En muy pocas provincias hubo cartel de izquierdas, cuando en casi todas lo hubo de derechas. Todos y cada uno de los grupos de la coalición de 1931 creían tener por sí solos fuerza suficiente para triunfar sobre los demás, por muy afines que fueran, y no ya los grupos, hasta los individuos aislados. En Madrid, donde hubo candidaturas independientes socialista, radical y de derechas, hubo también la de Acción Republicana y radical socialista con el señor Azaña y la del Sr. Sánchez Román, interdependientes también para la mejor polarización de votos.

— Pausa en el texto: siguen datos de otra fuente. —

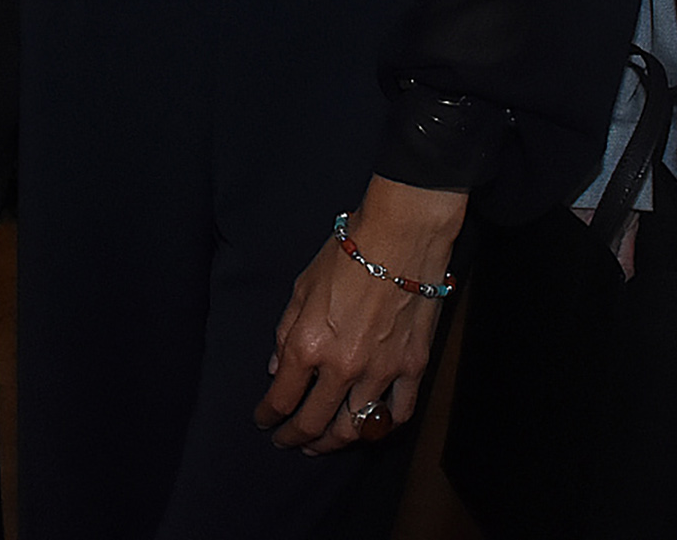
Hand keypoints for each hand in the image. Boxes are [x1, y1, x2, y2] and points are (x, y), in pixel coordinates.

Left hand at [255, 178, 465, 453]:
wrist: (401, 233)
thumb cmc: (348, 250)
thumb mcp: (303, 285)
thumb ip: (286, 330)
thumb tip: (276, 368)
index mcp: (308, 344)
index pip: (281, 398)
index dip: (268, 415)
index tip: (263, 420)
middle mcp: (341, 366)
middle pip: (313, 422)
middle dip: (294, 438)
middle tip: (287, 442)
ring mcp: (380, 371)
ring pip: (354, 428)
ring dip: (333, 442)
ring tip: (324, 443)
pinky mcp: (412, 367)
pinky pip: (398, 413)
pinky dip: (383, 425)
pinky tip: (371, 424)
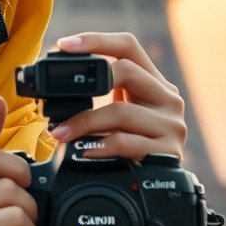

Las izquierdas habían fabricado una ley electoral para cerrar el paso alas derechas, una ley para grandes coaliciones, que sólo las derechas realizaban. Consecuencia inmediata: Conservaban los socialistas sus fuerzas parlamentarias, aunque disminuidas; se hundían los republicanos, Azaña y Sánchez Román naufragaban, y en poco agua, en Madrid. ¡ Buena lección!
La derrota más desastrosa coronó la atomización de los partidos de izquierda, sobre todo de los partidos republicanos. Aún no se ha parado suficientemente la atención en este hecho de perfil trágico: que allí donde los republicanos de uno u otro matiz fuimos a la lucha solos, o coaligados entre sí, fuimos todos derrotados. Por la provincia de Madrid, donde yo luché en candidatura radical, con dos elementos mauristas, obtuvimos escasamente treinta mil votos; los de Acción Republicana, radicales socialistas y federales unidos, apenas cuatro mil, y ambos grupos sumados, menos de la mitad que obtuvieran por su lado las dos candidaturas de socialistas y cedomonárquicos.